Even before the bushfires that devastated some small communities in eastern Australia, the Business Council’s new president, former MYOB chief executive Tim Reed, was backing the BCA campaign to connect with small businesses in regional Australia.
“Our Strong Australia campaign was an important way for us to get the chief executives of some of the country’s largest organisations to visit regional Australia and talk to people about what it is they really need and what we are able to provide,” Reed tells The Deal magazine, published in The Australian on Friday.
“It’s about getting out of the CBD and getting out to where most Australians work.
“We want to listen and learn and engage in a conversation.”
The mindset saw the BCA ready to move in January to draw on its resources to help regional Australia when the true extent of the fire devastation emerged.
After a fundraising campaign, the BCA has now started to roll out an initiative called BizRebuild, bringing together resources of some of Australia’s top companies to help recovery from the fires, focusing on helping small businesses get back on their feet.
While the Strong Australia campaign was developed under former BCA leader and former Origin Energy chief executive Grant King, who was president from 2016 to 2019, Reed’s selection as his successor has signalled a desire by the BCA to continue to forge connections between the big end of town and small businesses around Australia.
While Reed has kept a low profile since his appointment in November, leaving much of the public running on the BCA’s response to the bushfires to BCA chief executive Jennifer Westacott and former governor-general Peter Cosgrove, who oversee BizRebuild, he regards the initiative as one of the most important undertaken by the organisation.
“I don’t think the BCA has ever done anything like this before,” he says.

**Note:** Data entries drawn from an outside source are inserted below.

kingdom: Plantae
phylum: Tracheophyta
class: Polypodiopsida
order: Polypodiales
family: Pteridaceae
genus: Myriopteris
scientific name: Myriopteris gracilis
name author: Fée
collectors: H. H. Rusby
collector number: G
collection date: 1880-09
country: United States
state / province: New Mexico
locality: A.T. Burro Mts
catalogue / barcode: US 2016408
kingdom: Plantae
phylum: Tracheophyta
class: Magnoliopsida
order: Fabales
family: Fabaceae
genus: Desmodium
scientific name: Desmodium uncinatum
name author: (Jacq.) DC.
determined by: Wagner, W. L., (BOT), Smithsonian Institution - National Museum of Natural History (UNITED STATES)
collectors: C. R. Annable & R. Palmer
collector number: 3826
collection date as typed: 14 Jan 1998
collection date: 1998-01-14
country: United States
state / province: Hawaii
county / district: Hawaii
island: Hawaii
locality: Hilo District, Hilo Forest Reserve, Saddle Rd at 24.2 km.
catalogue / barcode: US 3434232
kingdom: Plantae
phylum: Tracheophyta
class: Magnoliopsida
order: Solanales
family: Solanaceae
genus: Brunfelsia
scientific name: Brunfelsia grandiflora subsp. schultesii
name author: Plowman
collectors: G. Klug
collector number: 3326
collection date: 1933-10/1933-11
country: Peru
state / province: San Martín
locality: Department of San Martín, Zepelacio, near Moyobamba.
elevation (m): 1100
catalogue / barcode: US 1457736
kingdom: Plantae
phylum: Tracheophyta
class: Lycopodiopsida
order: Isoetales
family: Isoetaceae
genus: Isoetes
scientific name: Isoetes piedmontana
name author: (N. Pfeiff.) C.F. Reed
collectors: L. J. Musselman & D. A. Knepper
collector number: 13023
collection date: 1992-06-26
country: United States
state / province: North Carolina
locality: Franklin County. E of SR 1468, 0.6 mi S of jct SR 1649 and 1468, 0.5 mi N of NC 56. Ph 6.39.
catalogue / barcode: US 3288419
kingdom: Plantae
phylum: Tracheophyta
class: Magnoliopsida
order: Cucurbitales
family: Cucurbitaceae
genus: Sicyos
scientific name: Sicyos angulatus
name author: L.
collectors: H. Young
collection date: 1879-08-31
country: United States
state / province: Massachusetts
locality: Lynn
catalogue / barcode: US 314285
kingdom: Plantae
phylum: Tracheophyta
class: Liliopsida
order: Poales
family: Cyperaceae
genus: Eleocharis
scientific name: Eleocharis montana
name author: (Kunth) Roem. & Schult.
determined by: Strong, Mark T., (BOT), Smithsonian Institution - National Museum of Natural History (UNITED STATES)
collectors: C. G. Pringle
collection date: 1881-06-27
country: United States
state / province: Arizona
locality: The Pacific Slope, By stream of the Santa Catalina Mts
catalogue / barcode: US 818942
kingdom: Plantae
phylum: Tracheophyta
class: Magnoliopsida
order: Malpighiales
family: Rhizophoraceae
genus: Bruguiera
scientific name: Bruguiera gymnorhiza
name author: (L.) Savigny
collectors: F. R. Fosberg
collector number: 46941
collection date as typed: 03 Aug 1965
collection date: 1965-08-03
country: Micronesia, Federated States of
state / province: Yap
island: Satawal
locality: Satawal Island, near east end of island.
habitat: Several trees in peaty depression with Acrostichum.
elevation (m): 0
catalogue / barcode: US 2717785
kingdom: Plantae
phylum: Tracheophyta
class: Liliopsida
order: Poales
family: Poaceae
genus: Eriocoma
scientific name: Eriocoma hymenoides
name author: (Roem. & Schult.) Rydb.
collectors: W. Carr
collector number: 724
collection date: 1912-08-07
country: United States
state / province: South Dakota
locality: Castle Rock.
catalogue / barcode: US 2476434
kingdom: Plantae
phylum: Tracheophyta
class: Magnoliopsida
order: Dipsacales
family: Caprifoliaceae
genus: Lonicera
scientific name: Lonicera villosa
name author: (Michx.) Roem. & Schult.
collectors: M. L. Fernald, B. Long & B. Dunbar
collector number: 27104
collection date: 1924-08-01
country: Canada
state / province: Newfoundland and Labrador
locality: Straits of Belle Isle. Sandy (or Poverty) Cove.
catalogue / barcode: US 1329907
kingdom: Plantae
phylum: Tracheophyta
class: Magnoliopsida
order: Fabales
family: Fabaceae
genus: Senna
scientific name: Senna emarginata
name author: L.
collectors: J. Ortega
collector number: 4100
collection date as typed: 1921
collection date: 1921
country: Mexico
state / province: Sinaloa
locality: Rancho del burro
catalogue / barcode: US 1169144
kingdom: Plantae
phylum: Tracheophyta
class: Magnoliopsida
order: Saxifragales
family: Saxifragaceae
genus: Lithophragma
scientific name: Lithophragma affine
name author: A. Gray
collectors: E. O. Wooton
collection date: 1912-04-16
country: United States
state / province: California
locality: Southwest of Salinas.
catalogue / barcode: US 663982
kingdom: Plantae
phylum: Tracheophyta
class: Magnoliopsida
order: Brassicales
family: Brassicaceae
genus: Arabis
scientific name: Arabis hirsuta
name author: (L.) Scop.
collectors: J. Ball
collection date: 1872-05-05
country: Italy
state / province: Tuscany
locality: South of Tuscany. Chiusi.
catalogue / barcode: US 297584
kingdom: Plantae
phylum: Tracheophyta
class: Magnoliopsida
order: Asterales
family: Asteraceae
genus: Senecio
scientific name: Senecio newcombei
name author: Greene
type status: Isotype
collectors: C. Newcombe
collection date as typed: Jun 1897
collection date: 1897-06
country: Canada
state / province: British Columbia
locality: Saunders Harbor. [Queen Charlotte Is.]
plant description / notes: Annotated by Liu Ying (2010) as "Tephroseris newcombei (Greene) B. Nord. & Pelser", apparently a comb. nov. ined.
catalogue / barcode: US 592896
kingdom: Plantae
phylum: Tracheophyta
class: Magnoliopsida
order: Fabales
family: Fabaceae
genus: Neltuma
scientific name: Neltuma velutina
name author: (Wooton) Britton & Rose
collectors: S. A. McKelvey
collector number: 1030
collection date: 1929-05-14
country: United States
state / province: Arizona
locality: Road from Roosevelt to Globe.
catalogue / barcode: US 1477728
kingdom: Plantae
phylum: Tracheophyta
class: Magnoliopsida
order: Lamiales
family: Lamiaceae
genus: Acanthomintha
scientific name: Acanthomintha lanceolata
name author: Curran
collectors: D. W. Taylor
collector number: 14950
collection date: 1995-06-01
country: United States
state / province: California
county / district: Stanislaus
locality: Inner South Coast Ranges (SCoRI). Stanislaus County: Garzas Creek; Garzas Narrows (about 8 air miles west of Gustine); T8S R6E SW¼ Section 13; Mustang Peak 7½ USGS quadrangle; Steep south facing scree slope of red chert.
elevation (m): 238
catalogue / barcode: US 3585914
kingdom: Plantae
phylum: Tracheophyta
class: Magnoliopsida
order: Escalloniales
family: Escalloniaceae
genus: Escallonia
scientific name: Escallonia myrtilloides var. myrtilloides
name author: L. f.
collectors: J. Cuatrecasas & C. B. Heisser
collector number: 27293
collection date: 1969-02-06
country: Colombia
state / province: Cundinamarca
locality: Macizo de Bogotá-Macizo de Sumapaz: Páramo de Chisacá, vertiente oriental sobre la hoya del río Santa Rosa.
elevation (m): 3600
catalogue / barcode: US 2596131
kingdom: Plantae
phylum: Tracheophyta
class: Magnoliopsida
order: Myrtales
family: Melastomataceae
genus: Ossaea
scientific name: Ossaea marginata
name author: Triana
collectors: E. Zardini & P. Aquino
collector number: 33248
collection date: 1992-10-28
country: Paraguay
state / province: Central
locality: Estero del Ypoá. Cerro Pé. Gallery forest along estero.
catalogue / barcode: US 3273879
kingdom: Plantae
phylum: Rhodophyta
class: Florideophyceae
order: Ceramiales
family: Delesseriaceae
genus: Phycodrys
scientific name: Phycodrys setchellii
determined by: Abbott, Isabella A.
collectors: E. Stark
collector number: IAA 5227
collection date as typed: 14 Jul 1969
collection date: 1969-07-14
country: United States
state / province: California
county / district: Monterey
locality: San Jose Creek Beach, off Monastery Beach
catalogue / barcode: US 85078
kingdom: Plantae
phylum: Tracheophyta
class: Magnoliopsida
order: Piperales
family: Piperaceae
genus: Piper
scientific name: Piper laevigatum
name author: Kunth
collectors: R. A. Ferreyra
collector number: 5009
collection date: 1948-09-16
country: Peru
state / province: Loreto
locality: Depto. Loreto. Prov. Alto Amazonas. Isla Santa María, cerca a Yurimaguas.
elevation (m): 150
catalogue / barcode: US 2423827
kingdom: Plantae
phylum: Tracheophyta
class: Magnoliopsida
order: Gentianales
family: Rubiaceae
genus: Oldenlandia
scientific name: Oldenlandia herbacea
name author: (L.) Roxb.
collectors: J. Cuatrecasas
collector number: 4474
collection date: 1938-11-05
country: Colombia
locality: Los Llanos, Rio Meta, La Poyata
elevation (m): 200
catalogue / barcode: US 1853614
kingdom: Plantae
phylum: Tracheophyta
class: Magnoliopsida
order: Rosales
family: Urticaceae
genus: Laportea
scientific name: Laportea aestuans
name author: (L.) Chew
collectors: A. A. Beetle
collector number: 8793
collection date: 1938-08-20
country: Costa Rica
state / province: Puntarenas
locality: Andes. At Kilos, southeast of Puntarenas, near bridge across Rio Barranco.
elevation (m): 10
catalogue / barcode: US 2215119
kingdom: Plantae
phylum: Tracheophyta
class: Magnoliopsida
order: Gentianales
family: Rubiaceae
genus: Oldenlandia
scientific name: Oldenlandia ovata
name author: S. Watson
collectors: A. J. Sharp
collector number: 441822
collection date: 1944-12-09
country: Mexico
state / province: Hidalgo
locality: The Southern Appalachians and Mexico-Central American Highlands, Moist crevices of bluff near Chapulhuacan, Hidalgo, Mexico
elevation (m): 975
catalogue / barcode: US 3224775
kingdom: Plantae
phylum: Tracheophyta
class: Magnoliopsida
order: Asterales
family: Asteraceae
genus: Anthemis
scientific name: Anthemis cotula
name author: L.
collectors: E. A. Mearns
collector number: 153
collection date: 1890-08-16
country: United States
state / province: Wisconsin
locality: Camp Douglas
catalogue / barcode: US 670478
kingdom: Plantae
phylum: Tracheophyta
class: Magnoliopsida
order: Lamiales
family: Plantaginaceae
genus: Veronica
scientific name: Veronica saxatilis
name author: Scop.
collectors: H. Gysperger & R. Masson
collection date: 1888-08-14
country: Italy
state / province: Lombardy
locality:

One of his goals as BCA president is to forge closer connections between big and small businesses.
“I grew up in a small-business family,” says Reed, who grew up in the Gippsland area in eastern Victoria.
“My father started his first business the year I was born.”
After working as a consultant in London and for several tech companies in Silicon Valley, Reed came back to Australia, joining accounting software company MYOB, where he worked for 16 years and was chief executive for 12 years before stepping down last year.
“I’ve spoken to thousands of small-business people about their businesses — their aspirations, why they started their businesses, what keeps them up at night,” Reed says.
“They were our clients and as MYOB chief executive it was important to develop a deep empathy with small business.”